### WORK INSTRUCTION
The whole listing, apart from its images, should be restated word for word.

### RECORDS FOR THE EXERCISE
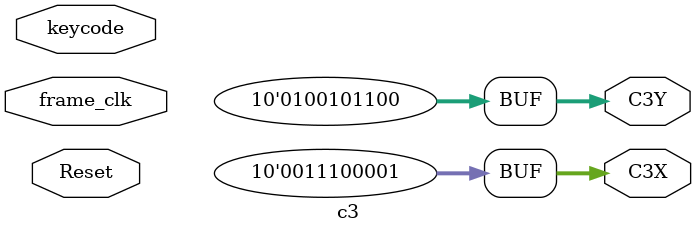
<source format=sv>



module  c3 ( input Reset, frame_clk, input [7:0] keycode,
               output [9:0]  C3X, C3Y);
    
       
    assign C3X = 225;
   
    assign C3Y = 300;
    

endmodule

</source>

### ANSWER TO THE EXERCISE
<source format=sv>



module  c3 ( input Reset, frame_clk, input [7:0] keycode,
               output [9:0]  C3X, C3Y);
    
       
    assign C3X = 225;
   
    assign C3Y = 300;
    

endmodule

</source>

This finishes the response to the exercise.